I also get the ‘whatever you want’ line.  Makes me wanna SCREAM! Like, can’t you make a decision for once?! Does everything have to be left up to me??? We started off in this together, but it very quickly turned into MY project.   Which is a hard project to keep up with when my initial plan was to just hop a plane to vegas…

Just keep in mind, there’s certain things you don’t necessarily NEED.  Like, if he’s the one insisting on a videographer, then that’s something he needs to worry about.  And if he never gets around to booking one, oh well…

Sorry, I dont have much advice to give, but I would definitely keep pushing him to talk to his parents.  this is definitely a time where any help (big or small) comes in handy!

Post # 9
Member
486 posts
Helper bee
  • Wedding: May 2011

Yes over stupid stuff like RSVPs and our 1st dance.

Post # 11
Member
206 posts
Helper bee
  • Wedding: September 2011

I found myself getting very frustrated and resentful towards my FI a few months back when we still had a lot of planning to do and he was not taking the initiative to do anything himself.  I should mention I work full time and he is currently unemployed, which added to my resentfulness.  I eventually snapped and told him that I needed him to take a more active role in planning so that I wouldn’t get overwhelmed.  It wasn’t the most graceful way to ask for help, but it seemed to work.

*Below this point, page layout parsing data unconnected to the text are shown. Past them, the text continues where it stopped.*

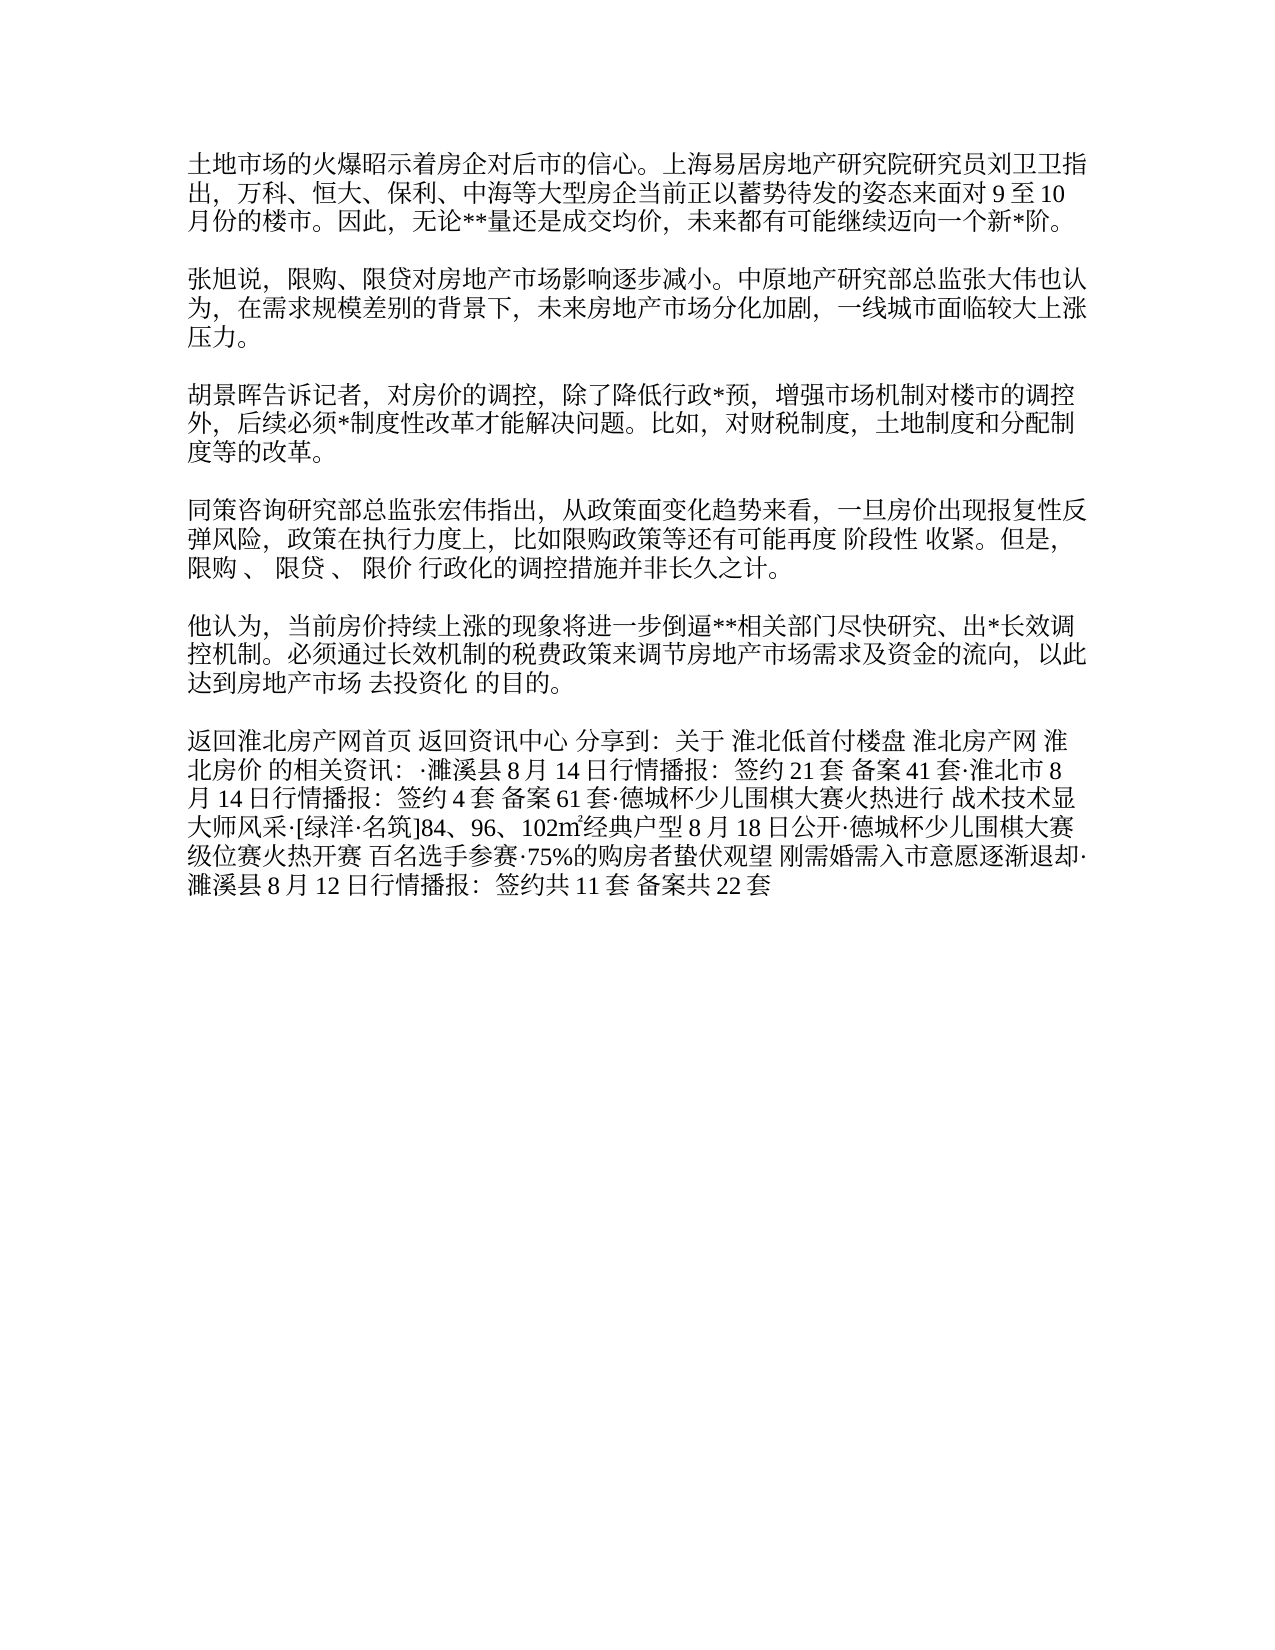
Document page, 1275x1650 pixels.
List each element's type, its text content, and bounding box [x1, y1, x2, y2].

text 胡景晖告诉记者，对房价的调控，除了降低行政*预，增强市场机制对楼市的调控外，后续必须*制度性改革才能解决问题。比如，对财税制度，土地制度和分配制度等的改革。 [187, 381, 1087, 467]
text 返回淮北房产网首页 返回资讯中心 分享到：关于 淮北低首付楼盘 淮北房产网 淮北房价 的相关资讯：·濉溪县8月14日行情播报：签约21套 备案41套·淮北市8月14日行情播报：签约4套 备案61套·德城杯少儿围棋大赛火热进行 战术技术显大师风采·[绿洋·名筑]84、96、102㎡经典户型8月18日公开·德城杯少儿围棋大赛级位赛火热开赛 百名选手参赛·75%的购房者蛰伏观望 刚需婚需入市意愿逐渐退却·濉溪县8月12日行情播报：签约共11套 备案共22套 [187, 727, 1087, 899]
text 同策咨询研究部总监张宏伟指出，从政策面变化趋势来看，一旦房价出现报复性反弹风险，政策在执行力度上，比如限购政策等还有可能再度 阶段性 收紧。但是， 限购 、 限贷 、 限价 行政化的调控措施并非长久之计。 [187, 496, 1087, 582]
text 他认为，当前房价持续上涨的现象将进一步倒逼**相关部门尽快研究、出*长效调控机制。必须通过长效机制的税费政策来调节房地产市场需求及资金的流向，以此达到房地产市场 去投资化 的目的。 [187, 612, 1087, 698]
text 张旭说，限购、限贷对房地产市场影响逐步减小。中原地产研究部总监张大伟也认为，在需求规模差别的背景下，未来房地产市场分化加剧，一线城市面临较大上涨压力。 [187, 265, 1087, 352]
text 土地市场的火爆昭示着房企对后市的信心。上海易居房地产研究院研究员刘卫卫指出，万科、恒大、保利、中海等大型房企当前正以蓄势待发的姿态来面对9至10月份的楼市。因此，无论**量还是成交均价，未来都有可能继续迈向一个新*阶。 [187, 150, 1087, 236]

I have found that if I want FI to do something for the wedding I have to tell him exactly what I want him to do.  When we were looking at DJs, I gave him four names and told him I needed him to call them that day and ask about pricing.  It was a clear request, not unreasonable, and something he is interested in.  It feels a little like giving him homework, but this way he knows what I feel needs to get done and he can find ways to help.

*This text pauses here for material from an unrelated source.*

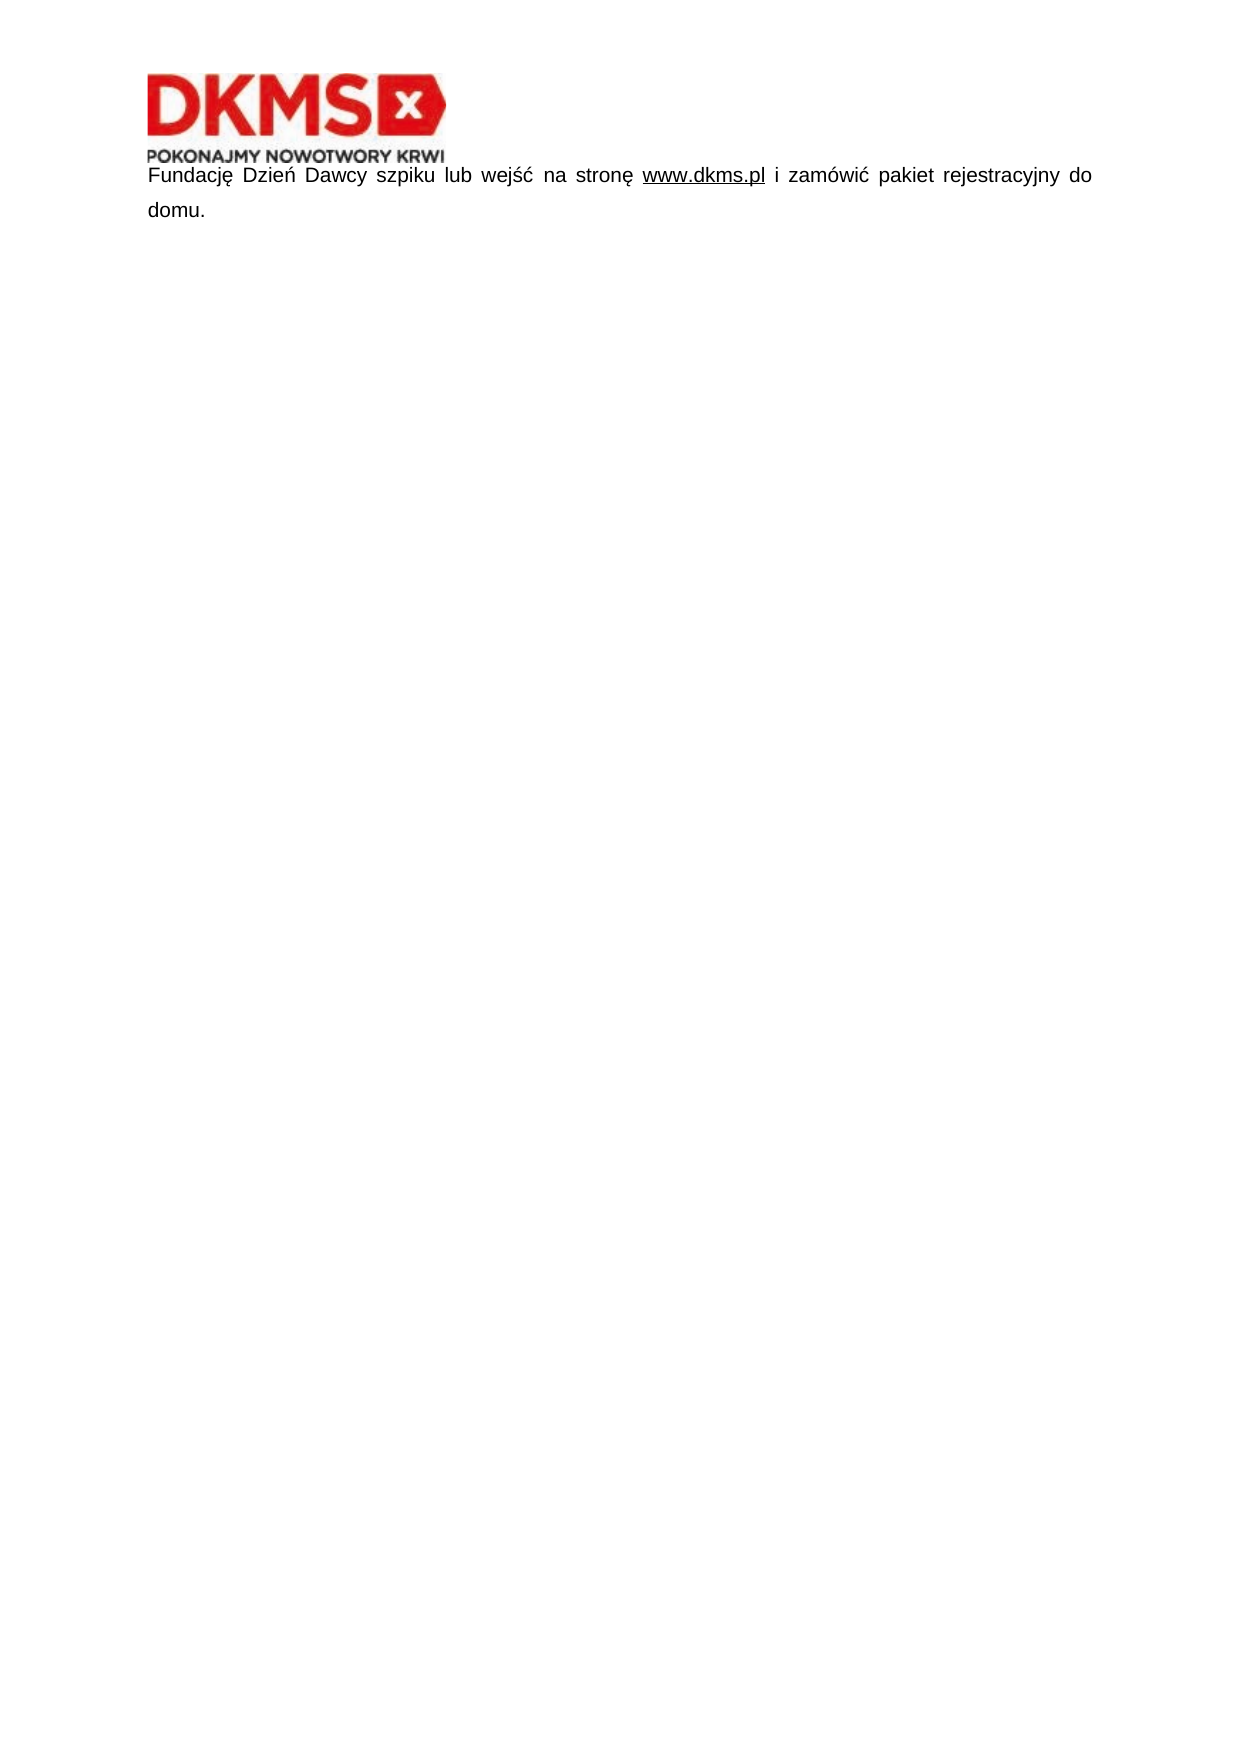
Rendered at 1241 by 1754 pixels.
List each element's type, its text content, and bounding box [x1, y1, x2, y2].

text Misją Fundacji DKMS jest znalezienie Dawcy dla każdego Pacjenta na świecie potrzebującego przeszczepienia komórek macierzystych. Fundacja działa w Polsce od 2008 roku jako niezależna organizacja pożytku publicznego oraz jako Ośrodek Dawców Szpiku w oparciu o decyzję Ministra Zdrowia. To największy Ośrodek Dawców Szpiku w Polsce, w którym zarejestrowanych jest 1,48 mln potencjalnych Dawców szpiku, spośród których 6 645 (maj 2019) osób oddało swoje krwiotwórcze komórki macierzyste lub szpik Pacjentom zarówno w Polsce, jak i na świecie, dając im tym samym drugą szansę na życie. Aby zostać potencjalnym Dawcą, wystarczy przyjść na organizowany przez Fundację Dzień Dawcy szpiku lub wejść na stronę www.dkms.pl i zamówić pakiet rejestracyjny do domu. [148, 162, 1093, 222]
picture [147, 73, 447, 163]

I would tell your FI how stressed planning is making you feel and ask him to put more effort into giving you feedback and planning things.  He may not understand all the things that need to get done or how long it takes to get all of these things done.

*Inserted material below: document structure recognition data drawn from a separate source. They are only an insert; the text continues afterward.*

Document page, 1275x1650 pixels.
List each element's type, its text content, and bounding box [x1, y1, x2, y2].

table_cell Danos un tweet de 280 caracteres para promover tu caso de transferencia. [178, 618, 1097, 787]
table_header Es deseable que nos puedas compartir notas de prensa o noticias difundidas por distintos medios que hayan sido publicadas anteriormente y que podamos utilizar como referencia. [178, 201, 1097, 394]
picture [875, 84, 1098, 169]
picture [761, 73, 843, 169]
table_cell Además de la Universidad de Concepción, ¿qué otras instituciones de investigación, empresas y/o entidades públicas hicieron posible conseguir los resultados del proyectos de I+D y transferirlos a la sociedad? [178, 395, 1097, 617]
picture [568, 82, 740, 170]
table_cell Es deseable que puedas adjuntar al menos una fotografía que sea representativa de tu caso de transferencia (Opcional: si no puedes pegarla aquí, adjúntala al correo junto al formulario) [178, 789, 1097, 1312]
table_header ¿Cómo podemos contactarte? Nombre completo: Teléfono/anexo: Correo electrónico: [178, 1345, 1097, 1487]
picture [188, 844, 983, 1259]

Good luck, I hope you feel less stressed soon!

Post # 12
Member
151 posts
Blushing bee
  • Wedding: November 2011

I don’t have any advice, but I just wanted to say that you are definitely not alone. My godsister got married last July, and the very first thing she said about planning the wedding (after the fact, of course) was: “I’m so glad it’s over! [Husband] and I have never fought so much over anything before; I almost wanted to break up with him at times.” And she wasn’t joking.

Post # 13
Member
445 posts
Helper bee
  • Wedding: October 2011

FI was frustrated with me a little because I haven’t done the hemming on his pants..it has been 4 months since I told him I would..so he wanted to take it to a tailor to do it…anyways..i’ve been busy so it got shoved drown my to-do list. 🙂

I’m in school finishing up my research paper and preparing for a comprehensive example while working full time and 5+ months from the wedding!  It has taken a toll on me.  Seeing me stress, FI stepped up to help a bit.  I noticed it works better when I am specific on what I needed done and give him a reasonable timeline.  I asked him to create and print out he save the date by end of this month..and they’re on their way to us!  After that, I asked him to look for our first dance song and we found something we both like…he even youtube for videos we can learn the dances from.  Guys really don’t want to make the big decisions when it comes to wedding, but giving them a list of things and showing them how you want done will help them get started. Hope this helps.